If the WMO press release is too understated for your taste, try the articles that George Monbiot and John Vidal have been publishing in the Guardian recently. Particularly notable are:

* Monbiot’s Shadow of Extinction which presents evidence that the great Permian extinction may have been caused by a mere 6C degrees of climate change. (July 1st)

* Vidal’s Global Warming may be Speeding Up, which evocatively argues that this summer’s global drought/heatwave could indicate that the warming has already begun to accelerate. (Aug 6th)

* Monbiot’s With Eyes Wide Shut, which reviews some of the more terrifying of the recent science, and suggests that we are, perhaps, living in a dream. (Aug 12th) All three of these articles cite a recent workshop where top atmospheric scientists, including Nobel laureate Paul Crutzen and Bert Bolin, former chairman of the IPCC, concluded that the masking effect that aerosols are having on the warming could be far greater than previously thought, and that, therefore, the IPCC’s estimate of the “high end” danger could turn out to be far too low. For more on this, see First, the Bad News in the current issue of Climate Equity Observer.

The Big Wrap Up

This Strategic Assessment of the Kyoto-Marrakech System was jointly prepared by an impressive list of European climate policy researchers, gathered together under the “Climate Strategies” umbrella. You’ll definitely want to start with the (mercifully short) synthesis report and then, to drill deeper, download the underlying “modules” (why not just call them papers) from the British Centre for Energy Policy and Technology. All, curiously, except Benito Muller’s “Module 4” on Framing Future Commitments, which isn’t downloadable. Instead you get it (a free PDF) by emailing www.oxfordenergy.org (at information@oxfordenergy.org), and we, actually, recommend that you do. Take a special look at page 68, where Benito lays down his notion of the “twin taboos” (one Northern; one Southern) that underlie the current impasse, and at the appended comments (starting on page 123) by Anju Sharma of India’s Centre for Science and the Environment.
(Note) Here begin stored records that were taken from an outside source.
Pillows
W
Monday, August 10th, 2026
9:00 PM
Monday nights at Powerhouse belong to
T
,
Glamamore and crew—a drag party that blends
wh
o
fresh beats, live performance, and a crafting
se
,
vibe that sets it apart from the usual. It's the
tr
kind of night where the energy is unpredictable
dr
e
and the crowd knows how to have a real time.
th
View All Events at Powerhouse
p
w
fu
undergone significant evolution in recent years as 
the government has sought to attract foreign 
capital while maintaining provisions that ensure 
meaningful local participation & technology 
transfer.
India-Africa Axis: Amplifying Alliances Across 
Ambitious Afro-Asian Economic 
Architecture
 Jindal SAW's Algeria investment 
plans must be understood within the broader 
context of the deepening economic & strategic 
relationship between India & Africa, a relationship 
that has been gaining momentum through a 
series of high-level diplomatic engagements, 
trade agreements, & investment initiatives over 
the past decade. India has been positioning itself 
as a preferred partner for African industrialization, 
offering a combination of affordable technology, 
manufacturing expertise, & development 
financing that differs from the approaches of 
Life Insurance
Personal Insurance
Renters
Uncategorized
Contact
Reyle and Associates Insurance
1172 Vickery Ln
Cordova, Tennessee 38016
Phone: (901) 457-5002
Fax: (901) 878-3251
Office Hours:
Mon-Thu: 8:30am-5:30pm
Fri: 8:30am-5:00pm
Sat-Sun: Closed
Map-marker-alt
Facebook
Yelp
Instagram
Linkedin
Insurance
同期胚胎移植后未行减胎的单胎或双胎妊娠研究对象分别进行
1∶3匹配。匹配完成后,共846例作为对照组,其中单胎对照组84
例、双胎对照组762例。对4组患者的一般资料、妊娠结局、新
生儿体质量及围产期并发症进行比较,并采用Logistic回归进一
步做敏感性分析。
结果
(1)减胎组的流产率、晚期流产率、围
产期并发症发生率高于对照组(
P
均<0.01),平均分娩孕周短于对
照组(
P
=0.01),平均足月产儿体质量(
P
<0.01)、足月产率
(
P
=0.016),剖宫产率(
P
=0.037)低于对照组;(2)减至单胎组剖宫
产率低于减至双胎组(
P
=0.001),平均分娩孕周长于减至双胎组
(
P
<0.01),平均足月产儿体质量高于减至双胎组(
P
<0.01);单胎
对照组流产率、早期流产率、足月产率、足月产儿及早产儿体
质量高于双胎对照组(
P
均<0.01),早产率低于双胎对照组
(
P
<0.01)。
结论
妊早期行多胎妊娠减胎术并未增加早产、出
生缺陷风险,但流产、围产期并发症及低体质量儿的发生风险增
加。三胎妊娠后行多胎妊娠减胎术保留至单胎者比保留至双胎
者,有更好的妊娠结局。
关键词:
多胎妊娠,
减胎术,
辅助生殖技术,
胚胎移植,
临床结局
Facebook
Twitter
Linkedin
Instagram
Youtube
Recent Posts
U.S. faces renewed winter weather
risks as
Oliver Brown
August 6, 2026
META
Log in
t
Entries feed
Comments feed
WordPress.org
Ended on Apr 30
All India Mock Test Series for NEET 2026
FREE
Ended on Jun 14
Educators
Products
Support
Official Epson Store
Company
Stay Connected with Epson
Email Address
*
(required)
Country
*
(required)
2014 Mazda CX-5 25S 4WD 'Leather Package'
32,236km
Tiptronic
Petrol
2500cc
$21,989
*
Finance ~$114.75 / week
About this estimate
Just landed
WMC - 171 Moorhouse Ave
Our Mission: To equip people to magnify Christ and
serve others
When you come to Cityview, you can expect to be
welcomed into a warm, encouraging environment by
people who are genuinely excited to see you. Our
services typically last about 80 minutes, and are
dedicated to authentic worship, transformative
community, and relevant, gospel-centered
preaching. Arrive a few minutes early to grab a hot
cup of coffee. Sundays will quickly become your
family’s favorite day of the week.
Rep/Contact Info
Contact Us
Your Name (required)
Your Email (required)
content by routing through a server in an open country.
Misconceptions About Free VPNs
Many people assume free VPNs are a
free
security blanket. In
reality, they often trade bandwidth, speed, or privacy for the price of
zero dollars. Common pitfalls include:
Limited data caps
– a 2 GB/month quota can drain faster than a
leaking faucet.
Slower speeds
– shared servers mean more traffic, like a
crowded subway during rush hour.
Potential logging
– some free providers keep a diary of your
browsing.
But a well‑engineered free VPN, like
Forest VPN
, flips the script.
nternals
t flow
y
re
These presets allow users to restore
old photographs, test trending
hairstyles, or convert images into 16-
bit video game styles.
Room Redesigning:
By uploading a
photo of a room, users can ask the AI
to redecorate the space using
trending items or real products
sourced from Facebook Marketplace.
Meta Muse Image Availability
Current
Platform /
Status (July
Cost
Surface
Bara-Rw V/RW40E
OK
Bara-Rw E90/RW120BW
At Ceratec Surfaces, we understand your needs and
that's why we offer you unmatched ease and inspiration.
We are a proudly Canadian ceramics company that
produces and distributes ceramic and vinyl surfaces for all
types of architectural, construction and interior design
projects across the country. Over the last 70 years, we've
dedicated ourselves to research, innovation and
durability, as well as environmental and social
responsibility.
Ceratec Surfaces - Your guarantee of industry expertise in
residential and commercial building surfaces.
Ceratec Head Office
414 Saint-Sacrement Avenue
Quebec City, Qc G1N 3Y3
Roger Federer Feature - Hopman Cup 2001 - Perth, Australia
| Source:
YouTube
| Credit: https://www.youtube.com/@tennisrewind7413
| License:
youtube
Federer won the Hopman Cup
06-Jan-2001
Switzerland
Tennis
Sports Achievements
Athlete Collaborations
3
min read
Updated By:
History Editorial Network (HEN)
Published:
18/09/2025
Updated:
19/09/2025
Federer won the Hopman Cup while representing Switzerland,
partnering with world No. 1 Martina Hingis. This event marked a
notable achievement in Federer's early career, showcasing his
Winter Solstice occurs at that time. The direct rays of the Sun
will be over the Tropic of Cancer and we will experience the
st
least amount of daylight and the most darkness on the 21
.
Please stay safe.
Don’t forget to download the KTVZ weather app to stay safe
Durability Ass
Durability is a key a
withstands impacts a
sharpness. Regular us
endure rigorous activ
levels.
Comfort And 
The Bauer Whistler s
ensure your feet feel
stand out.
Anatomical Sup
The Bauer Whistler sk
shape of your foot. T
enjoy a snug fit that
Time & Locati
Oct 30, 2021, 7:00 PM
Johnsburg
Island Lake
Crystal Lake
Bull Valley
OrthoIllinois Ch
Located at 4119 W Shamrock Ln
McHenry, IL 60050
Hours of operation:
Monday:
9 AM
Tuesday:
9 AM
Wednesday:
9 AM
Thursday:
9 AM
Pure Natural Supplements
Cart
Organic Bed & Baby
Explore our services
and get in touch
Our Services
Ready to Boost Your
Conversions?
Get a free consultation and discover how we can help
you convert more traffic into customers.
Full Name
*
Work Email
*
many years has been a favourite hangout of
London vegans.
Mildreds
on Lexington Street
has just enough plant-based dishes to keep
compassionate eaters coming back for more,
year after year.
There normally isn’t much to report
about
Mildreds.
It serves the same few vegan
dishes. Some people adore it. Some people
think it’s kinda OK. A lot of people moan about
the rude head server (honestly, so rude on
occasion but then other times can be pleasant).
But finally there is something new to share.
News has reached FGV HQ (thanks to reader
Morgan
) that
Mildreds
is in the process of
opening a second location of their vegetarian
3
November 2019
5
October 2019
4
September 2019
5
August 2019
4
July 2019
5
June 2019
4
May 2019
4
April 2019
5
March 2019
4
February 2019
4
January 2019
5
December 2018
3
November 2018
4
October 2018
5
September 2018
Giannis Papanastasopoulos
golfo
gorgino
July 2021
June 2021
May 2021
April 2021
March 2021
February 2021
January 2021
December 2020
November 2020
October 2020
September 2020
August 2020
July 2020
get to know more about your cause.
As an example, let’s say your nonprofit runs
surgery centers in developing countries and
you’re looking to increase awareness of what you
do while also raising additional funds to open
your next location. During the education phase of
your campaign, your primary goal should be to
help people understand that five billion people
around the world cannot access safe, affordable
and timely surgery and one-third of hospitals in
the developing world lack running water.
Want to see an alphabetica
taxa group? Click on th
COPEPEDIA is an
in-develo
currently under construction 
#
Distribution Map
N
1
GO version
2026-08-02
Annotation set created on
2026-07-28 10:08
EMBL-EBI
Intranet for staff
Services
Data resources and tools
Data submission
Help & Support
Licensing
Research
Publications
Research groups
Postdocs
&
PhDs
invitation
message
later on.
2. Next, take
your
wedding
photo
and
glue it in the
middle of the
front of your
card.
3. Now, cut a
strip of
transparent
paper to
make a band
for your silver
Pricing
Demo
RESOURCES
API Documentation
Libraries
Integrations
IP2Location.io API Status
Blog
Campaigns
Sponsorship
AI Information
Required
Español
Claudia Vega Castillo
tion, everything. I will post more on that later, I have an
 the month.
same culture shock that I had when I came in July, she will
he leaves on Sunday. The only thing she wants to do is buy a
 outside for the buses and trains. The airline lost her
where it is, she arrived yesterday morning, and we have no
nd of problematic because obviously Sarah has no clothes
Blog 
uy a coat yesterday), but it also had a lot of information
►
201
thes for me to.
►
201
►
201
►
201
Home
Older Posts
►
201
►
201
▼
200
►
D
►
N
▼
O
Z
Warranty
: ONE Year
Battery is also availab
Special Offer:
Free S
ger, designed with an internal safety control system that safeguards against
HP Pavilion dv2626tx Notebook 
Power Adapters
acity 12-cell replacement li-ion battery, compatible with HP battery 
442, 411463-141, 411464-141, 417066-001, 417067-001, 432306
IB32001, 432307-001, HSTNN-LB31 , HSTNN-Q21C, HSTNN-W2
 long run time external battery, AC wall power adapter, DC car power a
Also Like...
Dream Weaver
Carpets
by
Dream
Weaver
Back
The Truth about McCain Lieberman

The Myth, of course, is that any serious effort to control emissions is bound to bankrupt us. The reality, as shown, once again, by two authoritative studies of the McCain Lieberman proposal, is far different.

The better known of the two is the Emissions Trading to Reduce Greenhouse Gas Emissions in the United States: The McCain-Lieberman Proposal, better known as “The MIT study, which showed that the per-household “welfare loss” would typically be a mere $50 to $175 in 2010, rising to about $100 to $350 per household in 2020. And this, please note, was the original McCain Lieberman proposal, before it was watered down to win more vote.

Still, that would be enough to hurt the poor, so we felt better when the Tellus Institute released its Analysis of the Climate Stewardship Act. Tellus’ analysis, while entirely consistent with the MIT study, also assumed targeted policies designed to promote efficiency and renewables, and concluded that, in fact, net savings to consumers accrue from 2013, and would reach $48 billion annually in 2020.

Keep these studies in mind the next time you hear some blowhard from the Competitive Enterprise Institute sound off about the so-called economic realities.

Can we defuse the Global Warming Time Bomb?

In this fascinating, accessible presentation, James Hansen, one of our most respected climate scientists, argues that we’re much closer to “dangerous anthropogenic interference” than the IPCC’s work would suggest: “The dominant issue in global warming, in my opinion, is sea level change and the question of how fast ice sheets can disintegrate. A large portion of the world’s people live within a few meters of sea level, with trillions of dollars of infrastructure. The need to preserve global coast lines, I suggest, sets a low ceiling on the level of global warming that would constitute DAI.” The funny thing is the Hansen is still an optimist. Or, rather, he thinks we still have time. Just. This one is a must read.